JF-D commented 4 months ago

I checked the version of transformers, the latest commit is the same with you tried (6b1fe691bf8c34318f1beb5124db1162d93f047e).

JF-D commented 4 months ago

I find the error. When trying to quantize the weights, DS found the tensor is on meta device instead of GPU, so the tensor is not quantized (here).

But I think I should be able to run arctic model with FP8 quantization and 8x80GB A100. It's quite strange. Maybe something wrong with huggingface accelerate?

JF-D commented 4 months ago

I guess I find the reason. The transformers cannot get aware the deepspeed quantization config, so it gives a wrong auto placement with accelerate (here).

sfc-gh-reyazda commented 4 months ago

how about explicitly specifying it:


quant_config = QuantizationConfig(q_bits=8)

model = AutoModelForCausalLM.from_pretrained(
    "/checkpoint/2b-v30",
    low_cpu_mem_usage=True,
    trust_remote_code=True,
    device_map="auto",
    ds_quantization_config=quant_config,
    max_memory={i: "150GiB" for i in range(8)},
    torch_dtype=torch.bfloat16)
JF-D commented 4 months ago

I have set the config as the following,

quant_config = QuantizationConfig(q_bits=8)

model = AutoModelForCausalLM.from_pretrained(
    "Snowflake/snowflake-arctic-instruct",
    low_cpu_mem_usage=True,
    trust_remote_code=True,
    device_map="auto",
    ds_quantization_config=quant_config,
    max_memory={i: "80GiB" for i in range(8)},
    torch_dtype=torch.bfloat16)

The transformers cannot capture the quantization config set by ds_quantization_config.
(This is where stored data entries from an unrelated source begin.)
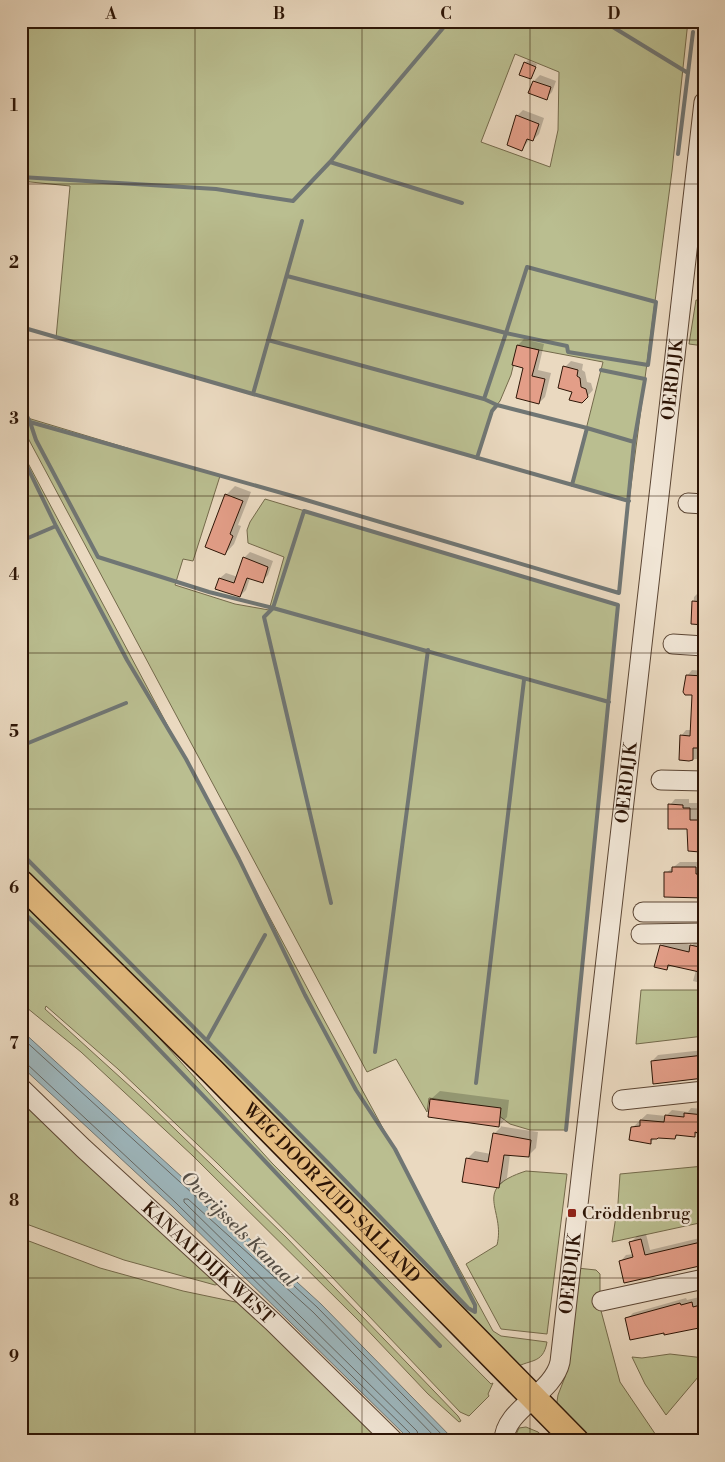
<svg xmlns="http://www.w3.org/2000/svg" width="725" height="1462" viewBox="0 0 725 1462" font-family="'Libre Bodoni',serif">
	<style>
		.green { fill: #babe90; stroke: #746a4b; fill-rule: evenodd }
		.water { fill: #9db7be; stroke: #707674 }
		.shadow { fill: #0003 }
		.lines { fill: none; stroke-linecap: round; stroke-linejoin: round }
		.shore { stroke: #656662; stroke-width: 1 }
		.stream { stroke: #707674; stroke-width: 4 }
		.building { fill: #e39e88; stroke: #2d1506 }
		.minor-casing { stroke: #5c4634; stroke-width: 21 }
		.major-casing { stroke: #2d1506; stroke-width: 28 }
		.minor { stroke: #f1e6d6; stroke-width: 19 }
		.major { stroke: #e5bc80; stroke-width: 25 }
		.grid { fill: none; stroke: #2d1506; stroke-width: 1; stroke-opacity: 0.55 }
		.poi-dot { fill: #8f2418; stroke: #f1e6d6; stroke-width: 2 }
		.labels { text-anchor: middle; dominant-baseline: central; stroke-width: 4.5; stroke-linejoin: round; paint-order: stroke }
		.street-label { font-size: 18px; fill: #2d1506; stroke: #f1e6d6 }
		.poi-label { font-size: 18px; fill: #2d1506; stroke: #f1e6d6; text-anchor: start }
		.water-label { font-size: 19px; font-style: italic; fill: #544e46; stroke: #f1e6d6 }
		.neatline { fill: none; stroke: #2d1506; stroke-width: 2 }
		.grid-label { font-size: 16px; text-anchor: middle; font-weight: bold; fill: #2d1506 }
	</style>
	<rect width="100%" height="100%" fill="#ead9c0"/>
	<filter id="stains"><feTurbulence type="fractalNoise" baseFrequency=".004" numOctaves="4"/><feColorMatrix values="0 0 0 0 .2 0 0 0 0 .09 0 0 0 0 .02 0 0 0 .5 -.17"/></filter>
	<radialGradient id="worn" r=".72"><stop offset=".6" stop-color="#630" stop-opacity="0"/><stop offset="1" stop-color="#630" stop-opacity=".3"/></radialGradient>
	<path class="green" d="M21 21H688L672 171 629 501 572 485 603 362 518 346 511 375 500 401 492 411 477 458 56 338 70 186 21 181ZM515 54 559 72 558 130 550 167 481 142Z
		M696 300 704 301V346L689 344Z
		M21 416 220 476 193 561 183 559 175 585 235 604 269 610 284 557 248 543 247 530 250 522 265 499 618 605 566 1130H530L510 1124 487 1107 429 1098 427 1112 396 1059 367 1072 21 425Z
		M21 450 321 1014 493 1331 501 1336 547 1342C543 1366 528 1358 512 1370L21 871Z
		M21 895 151 1029 272 1163 491 1384 493 1383 488 1394 489 1396 469 1416 460 1412 330 1275 217 1163 118 1069 46 1006 45 1009 144 1099 285 1236 458 1416 461 1421 459 1422 428 1394 357 1319 193 1156 81 1052 21 1003Z
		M641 990H704V1036L636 1044Z
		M21 1098 219 1284 215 1285 124 1260 21 1222Z
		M704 1166V1222L612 1242 618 1203 620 1174Z
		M526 1171 567 1174 547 1334 501 1329 466 1264 497 1245C506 1209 470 1189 526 1171Z
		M21 1238 100 1268 183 1291 245 1304 386 1441H21Z
		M577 1268 596 1270 600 1274V1307L620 1382 660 1441H583L556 1408 558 1395 565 1377Z
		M670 1354 704 1358V1370L666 1415 645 1384 632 1357 642 1358Z
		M526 1427 538 1432 548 1441H513L519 1428Z"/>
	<path class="water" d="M21 1030 321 1304 455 1441H411L173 1207 21 1066Z"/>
	<path class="shadow" d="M528 60 537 64 531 78 525 63Z
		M540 75 556 81 552 92 546 98 530 92 534 81Z
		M523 110 544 118 539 134 533 140 530 139 522 149 517 116Z
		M524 339 544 344 538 370 551 373 545 397 539 403 525 367 513 364 518 345Z
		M571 361 583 364 582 370 585 372 587 382 591 383 593 390 582 402 565 367Z
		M235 486 251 492 238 525 241 526 234 544 225 554 226 495Z
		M250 552 273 561 268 575 262 581 250 578 246 590 240 596 220 578 226 573 238 577 244 558Z
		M700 591H704V625L692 623 694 597Z
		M692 670 704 671V759H680L681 736 686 730H692L693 694 687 676Z
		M675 799H689V803H704V846L699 850 688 828 670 805Z
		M680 862H702L704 896 666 873Z
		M667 940 692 945 697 940 704 941V984L693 981 696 970 671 965 667 969 661 946Z
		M704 1050V1077L652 1061 658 1055Z
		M440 1091 509 1100 507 1117 499 1126 538 1132 536 1148 528 1156 510 1154 507 1178 499 1186 467 1159 475 1151 491 1154 494 1134 502 1126 429 1116 431 1099Z
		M691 1108 704 1109V1133L699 1132 694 1136 679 1134 675 1138H655L650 1143 632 1128 647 1114 666 1116 672 1110 688 1112Z
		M646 1234 650 1250 704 1237V1263L621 1261 626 1255 634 1254 631 1242 637 1236Z
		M704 1296V1325L627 1319 633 1313 686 1298 687 1300Z"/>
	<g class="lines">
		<path class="shore" d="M21 1037 317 1307 448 1441
			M21 1063 27 1064 176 1203 412 1435 414 1441
			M420 1441 417 1431 184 1202V1199H188L313 1312 439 1441"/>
		<path class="stream" d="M449 21 330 162 462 203
			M603 21 688 73
			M678 154 693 32
			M21 177 216 189 293 201 330 162
			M302 221 253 394 629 501
			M527 267 656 302 648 365 568 352 567 346 506 333Z
			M287 276 506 333 484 399
			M21 327 253 394
			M268 340 484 399 497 405
			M21 405 30 422 296 497 619 593 634 442 645 379 601 370
			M30 422 36 440 98 557 209 592 273 608 304 511 618 605 566 1130
			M21 454 56 526 127 660 186 759 239 859 305 995 356 1090 395 1149 475 1305V1312L468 1308 328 1163 21 853
			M477 458 492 411 497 405 587 428
			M572 485 587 428 634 442
			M21 541 56 526
			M21 746 126 703
			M331 903 264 617 273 608 609 702
			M21 910C166 1051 300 1201 440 1346
			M207 1040 265 935
			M375 1052 428 650
			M476 1083 524 680"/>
	</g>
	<path class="building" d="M524 62 536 67 531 79 519 75Z
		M533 81 551 87 547 100 528 93Z
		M516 115 539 124 533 141 527 139 522 151 507 145Z
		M517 345 539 350 532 376 545 379 539 404 516 398 523 368 512 365Z
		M563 366 578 370 577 376 580 378 581 387 586 389 588 397 582 403 569 400 572 392 558 388Z
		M225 494 243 501 230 534 233 536 225 555 205 547Z
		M243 557 268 567 263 583 247 578 240 597 215 589 219 578 234 583Z
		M692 601 704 602V625L691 624Z
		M686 675 704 676 700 748H693V760L689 761 679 760 680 735 690 736 692 695H685L683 692Z
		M668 804 683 805V808H690V820H704V836H700V852L688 851 687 829H668Z
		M672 867H696V874H704V898L664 897V872H672Z
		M660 945 689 952 690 945 704 948V973L668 965 667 970 654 967Z
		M704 1055V1078L653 1084 651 1061Z
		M430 1099 501 1108 499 1127 428 1117Z
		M684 1113 704 1115V1135L695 1132V1137L676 1135 675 1139 658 1138 657 1139H651V1144L629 1140 631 1127 640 1126V1120L664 1122 665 1115 684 1117Z
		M493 1133 531 1140 529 1157 504 1155 499 1188 462 1182 466 1158 488 1162Z
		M641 1239 645 1255 701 1242 704 1248V1265L624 1283 619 1261 633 1257 629 1242Z
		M692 1302 693 1307 704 1304V1327L664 1335V1333L630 1340 625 1318 680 1303 681 1305Z"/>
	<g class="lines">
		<defs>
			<g id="minor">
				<path d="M688 503 704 504"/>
				<path d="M673 644 704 646"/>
				<path d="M661 780 704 781"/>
				<path d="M643 912H704"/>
				<path d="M641 934 704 933"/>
				<path id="s1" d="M21 1088 83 1148 273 1322 394 1441"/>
				<path d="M622 1100 704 1091"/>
				<path d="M602 1301 704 1279"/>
				<path id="s2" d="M504 1441C504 1409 553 1394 560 1362L704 102"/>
			</g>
			<g id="major">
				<path id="s3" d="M21 883 211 1070 576 1441"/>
			</g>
		</defs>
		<use href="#minor" class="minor-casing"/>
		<use href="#major" class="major-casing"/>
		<use href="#minor" class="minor"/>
		<use href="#major" class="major"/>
	</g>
	<path class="grid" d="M195 21V1441M362 21V1441M530 21V1441M21 184H704M21 340H704M21 496H704M21 653H704M21 809H704M21 966H704M21 1122H704M21 1278H704"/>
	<rect class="poi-dot" x="567" y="1208" width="10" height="10" rx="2.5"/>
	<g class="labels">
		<g class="street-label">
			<text stroke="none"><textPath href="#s2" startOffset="1088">OERDIJK</textPath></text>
			<text stroke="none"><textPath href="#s2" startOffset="682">OERDIJK</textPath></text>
			<text stroke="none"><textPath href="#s3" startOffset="439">WEG DOOR ZUID-SALLAND</textPath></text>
			<text stroke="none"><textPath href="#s1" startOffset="256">KANAALDIJK WEST</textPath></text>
			<text stroke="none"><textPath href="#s2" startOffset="188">OERDIJK</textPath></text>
		</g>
		<g class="poi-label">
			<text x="582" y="1213">Cröddenbrug</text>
		</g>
		<g class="water-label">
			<text transform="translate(239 1229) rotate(45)">Overijssels Kanaal</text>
		</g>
	</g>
	<rect width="725" height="1462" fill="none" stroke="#ead9c0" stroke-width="55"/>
	<rect x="28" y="28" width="670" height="1406" class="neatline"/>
	<g class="grid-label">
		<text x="111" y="19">A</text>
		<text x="279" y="19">B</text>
		<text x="446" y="19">C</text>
		<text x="614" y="19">D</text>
		<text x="14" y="111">1</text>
		<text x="14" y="268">2</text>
		<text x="14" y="424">3</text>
		<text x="14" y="580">4</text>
		<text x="14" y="737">5</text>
		<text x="14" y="893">6</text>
		<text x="14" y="1049">7</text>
		<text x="14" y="1206">8</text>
		<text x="14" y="1362">9</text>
	</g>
	<rect width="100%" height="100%" filter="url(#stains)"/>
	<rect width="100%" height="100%" fill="url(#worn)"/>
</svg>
Notably, I am using 80GB A100, so I set the max_memory to 80GB. This leads to a wrong mapping. I can run the example by setting max_memory to 160GB to mimic the quantization effect.

jeffra commented 4 months ago

Ohh yes, you have to set the max_memory to ~2x the actual memory available so that accelerate will do the right thing. To confirm, you are running successfully now after making this change right?

We are actively working on adding deepspeed quantization support into HFQuantizer instead of this current way. This should smooth out this path once it's live.

JF-D commented 4 months ago

Yes! I can run successfully after setting max_memory to ~2x the actual memory available. Thanks for the help!

jeffra commented 4 months ago

Excellent, glad to hear :) I'll close this for now then, please re-open if there are remaining issues though.